When you hear the phrase “the man behind the curtain,” you think of someone big, don’t you? You think of The Great and Powerful Oz, or Emperor Palpatine.
We got Max Perlich. The guy who played a meek port security guard on Burn Notice and overeager cameraman J.H. Brodie on Homicide: Life on the Street.
My first reaction was, “Are you serious? You’re expecting me to believe this is the guy who’s holding the purse strings for Quarles, who happens to be played by Neal McDonough, who has made half a career out of truly frightening villains?”
Then I stopped and thought about it.
And I realized that the fact that Perlich’s casting was so jarring might be the point. No, he wasn’t at all what I expected when I heard that Sammy, the son of the Detroit mob boss whom Quarles answers to, was visiting Kentucky. But there is that certain expectation, or stereotype if you will, when a show introduces a character in that role. We expect big and bad. So what if the titular ‘man behind the curtain’ wasn’t big and bad, but relatively weak?

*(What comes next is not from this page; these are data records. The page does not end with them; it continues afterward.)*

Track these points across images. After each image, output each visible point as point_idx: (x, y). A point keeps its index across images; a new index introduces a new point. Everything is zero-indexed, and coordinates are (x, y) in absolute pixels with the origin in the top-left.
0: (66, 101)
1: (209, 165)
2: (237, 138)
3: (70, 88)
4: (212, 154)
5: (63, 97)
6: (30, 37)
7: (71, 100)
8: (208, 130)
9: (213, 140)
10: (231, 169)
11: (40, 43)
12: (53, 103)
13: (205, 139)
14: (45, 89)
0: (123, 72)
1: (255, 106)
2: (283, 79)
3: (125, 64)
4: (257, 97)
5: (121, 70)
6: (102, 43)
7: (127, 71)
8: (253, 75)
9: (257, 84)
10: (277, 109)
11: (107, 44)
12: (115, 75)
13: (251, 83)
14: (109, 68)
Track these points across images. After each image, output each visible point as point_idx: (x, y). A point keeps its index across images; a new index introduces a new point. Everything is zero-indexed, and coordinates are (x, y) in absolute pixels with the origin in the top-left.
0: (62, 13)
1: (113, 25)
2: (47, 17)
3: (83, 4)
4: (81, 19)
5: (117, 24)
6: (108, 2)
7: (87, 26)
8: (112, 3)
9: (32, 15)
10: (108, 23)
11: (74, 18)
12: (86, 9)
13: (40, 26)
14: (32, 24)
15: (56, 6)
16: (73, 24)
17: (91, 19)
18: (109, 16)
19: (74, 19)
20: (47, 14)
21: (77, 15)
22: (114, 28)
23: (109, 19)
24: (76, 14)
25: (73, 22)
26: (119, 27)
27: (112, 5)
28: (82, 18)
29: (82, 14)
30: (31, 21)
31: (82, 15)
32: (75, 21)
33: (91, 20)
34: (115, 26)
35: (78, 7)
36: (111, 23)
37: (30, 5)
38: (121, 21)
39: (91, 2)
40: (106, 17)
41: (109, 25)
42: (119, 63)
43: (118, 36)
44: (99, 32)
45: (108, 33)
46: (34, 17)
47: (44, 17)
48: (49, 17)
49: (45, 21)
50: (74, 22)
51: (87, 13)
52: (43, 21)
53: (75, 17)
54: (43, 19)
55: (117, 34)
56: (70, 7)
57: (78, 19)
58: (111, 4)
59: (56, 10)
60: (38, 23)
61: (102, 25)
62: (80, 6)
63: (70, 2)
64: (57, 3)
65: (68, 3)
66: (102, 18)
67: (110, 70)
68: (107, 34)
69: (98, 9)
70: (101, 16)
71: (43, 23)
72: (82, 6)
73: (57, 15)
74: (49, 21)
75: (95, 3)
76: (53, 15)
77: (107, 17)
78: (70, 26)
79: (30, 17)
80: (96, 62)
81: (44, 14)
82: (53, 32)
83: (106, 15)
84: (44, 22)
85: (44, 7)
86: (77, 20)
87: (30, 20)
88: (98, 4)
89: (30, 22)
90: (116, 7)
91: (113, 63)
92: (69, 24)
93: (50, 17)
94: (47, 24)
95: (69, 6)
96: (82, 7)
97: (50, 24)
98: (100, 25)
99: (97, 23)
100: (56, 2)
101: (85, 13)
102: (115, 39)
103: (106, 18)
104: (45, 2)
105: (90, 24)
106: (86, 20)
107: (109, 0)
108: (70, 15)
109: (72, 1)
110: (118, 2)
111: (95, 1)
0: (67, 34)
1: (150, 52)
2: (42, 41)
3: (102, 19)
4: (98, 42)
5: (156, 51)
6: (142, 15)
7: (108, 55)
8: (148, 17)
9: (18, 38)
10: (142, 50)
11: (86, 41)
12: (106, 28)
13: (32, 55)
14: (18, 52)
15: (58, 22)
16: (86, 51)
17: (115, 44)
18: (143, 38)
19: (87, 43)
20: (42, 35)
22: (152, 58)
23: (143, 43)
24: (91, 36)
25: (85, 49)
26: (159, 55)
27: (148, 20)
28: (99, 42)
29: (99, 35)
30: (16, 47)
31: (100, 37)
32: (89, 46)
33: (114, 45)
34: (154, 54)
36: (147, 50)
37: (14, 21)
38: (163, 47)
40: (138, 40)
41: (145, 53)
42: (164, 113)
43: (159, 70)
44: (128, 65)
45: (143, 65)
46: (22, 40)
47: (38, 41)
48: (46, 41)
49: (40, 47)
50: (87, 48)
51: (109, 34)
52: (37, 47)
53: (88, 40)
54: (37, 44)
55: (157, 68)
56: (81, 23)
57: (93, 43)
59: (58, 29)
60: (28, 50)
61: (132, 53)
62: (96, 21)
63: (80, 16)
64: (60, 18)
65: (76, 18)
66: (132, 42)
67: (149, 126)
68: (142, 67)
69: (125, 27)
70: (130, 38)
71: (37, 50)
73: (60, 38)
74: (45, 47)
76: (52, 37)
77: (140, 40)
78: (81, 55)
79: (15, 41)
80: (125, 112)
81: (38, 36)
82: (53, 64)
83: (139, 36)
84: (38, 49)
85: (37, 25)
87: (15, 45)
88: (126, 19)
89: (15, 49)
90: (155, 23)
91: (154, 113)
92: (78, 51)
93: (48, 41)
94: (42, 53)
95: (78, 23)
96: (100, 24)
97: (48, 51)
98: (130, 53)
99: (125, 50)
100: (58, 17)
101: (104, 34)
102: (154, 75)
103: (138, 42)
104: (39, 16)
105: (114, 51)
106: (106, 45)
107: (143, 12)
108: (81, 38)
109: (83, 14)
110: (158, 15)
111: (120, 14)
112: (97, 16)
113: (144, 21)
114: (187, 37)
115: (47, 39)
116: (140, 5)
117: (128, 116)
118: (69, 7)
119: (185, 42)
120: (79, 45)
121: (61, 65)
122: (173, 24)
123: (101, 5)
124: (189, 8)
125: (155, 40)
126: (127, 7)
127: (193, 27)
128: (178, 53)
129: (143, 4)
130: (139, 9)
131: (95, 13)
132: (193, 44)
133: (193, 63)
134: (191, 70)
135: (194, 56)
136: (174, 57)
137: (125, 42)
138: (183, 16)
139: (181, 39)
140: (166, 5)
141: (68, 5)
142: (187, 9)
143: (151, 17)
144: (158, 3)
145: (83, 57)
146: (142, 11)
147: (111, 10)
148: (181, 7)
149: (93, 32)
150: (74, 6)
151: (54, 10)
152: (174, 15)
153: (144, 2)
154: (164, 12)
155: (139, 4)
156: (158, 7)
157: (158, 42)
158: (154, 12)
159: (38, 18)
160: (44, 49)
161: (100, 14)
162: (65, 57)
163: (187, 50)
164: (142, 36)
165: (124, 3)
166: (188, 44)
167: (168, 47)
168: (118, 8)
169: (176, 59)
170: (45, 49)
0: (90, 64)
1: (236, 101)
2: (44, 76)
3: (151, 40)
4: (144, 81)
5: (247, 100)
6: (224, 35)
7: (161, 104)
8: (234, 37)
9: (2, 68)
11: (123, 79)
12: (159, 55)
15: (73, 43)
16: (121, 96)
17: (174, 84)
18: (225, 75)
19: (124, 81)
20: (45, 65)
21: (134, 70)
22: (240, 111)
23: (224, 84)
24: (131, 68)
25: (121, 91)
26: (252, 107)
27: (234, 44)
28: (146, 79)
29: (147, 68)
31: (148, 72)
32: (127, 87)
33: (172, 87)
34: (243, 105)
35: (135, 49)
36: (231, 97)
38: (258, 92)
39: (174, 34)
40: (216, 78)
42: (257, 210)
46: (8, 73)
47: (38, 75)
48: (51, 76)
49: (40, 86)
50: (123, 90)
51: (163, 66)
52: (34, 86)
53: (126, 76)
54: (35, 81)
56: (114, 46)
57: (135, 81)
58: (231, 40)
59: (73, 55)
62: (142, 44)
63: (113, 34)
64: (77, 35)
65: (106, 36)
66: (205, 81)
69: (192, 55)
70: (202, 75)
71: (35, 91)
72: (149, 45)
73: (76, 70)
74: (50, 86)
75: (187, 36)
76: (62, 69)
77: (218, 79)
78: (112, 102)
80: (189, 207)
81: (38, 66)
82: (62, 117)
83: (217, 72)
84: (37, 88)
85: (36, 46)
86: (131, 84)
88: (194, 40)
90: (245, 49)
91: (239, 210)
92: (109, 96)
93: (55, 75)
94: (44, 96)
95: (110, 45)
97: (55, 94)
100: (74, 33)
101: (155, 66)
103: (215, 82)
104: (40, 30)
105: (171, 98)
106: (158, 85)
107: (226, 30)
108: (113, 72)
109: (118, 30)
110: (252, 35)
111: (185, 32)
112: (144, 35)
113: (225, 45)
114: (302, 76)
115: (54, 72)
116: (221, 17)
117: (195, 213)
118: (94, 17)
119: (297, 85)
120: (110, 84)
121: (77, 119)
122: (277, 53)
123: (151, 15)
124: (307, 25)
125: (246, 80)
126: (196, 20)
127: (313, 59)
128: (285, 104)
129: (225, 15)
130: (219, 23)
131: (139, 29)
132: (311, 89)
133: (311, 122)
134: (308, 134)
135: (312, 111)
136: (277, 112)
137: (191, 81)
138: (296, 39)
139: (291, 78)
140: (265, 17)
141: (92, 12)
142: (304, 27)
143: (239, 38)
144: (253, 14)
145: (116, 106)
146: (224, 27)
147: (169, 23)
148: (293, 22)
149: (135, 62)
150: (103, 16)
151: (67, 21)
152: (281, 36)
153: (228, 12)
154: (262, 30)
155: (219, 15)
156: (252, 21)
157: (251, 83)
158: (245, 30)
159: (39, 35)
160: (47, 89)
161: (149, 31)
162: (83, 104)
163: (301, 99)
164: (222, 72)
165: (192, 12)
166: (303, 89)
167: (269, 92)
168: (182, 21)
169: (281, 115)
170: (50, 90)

That’s certainly different and definitely raises all sorts of questions — such as why does Quarles tolerate this guy? Is it because he can manipulate him, as we saw? Or because his father is someone bigger and scarier than Neal McDonough? Does that person even exist? Because McDonough is pretty damn scary.
Speaking of surprises, who thought we’d see Gary (William Ragsdale) again? After the relatively thankless sendoff he got last season, I expected the writers were happy to be rid of him so that Raylan and Winona could live happily ever after. But Gary likely remains a tool in advancing the Raylan and Winona story, especially since Winona has to be relevant to the story somehow, being that Natalie Zea is still a series regular. What better way to strike at Raylan than through Winona, and what’s an easier way to get to Winona than by squeezing information out of her loose-lipped ex-husband? And once that’s accomplished, I’m sure Gary will be cast off a second time, possibly killed. Sorry, dude, but you can’t compete with Timothy Olyphant.
How neat is it, though, that the Justified writers know their cast well enough that they’ll bring back minor characters like Gary, or Ella Mae the prostitute, or Boyd’s old friend from the mine? Most TV writing staffs probably couldn’t remember the names of characters like those, let alone use them again. That’s keeping track of your continuity, and it keeps the universe feeling real. Just because we don’t see a character doesn’t mean their story’s over … unless, of course, they’re dead. And as I mentioned last week, just about anyone can end up dead.
But it wouldn’t be Justified if we weren’t thinking about the body count. Or wondering who’s pulling the strings.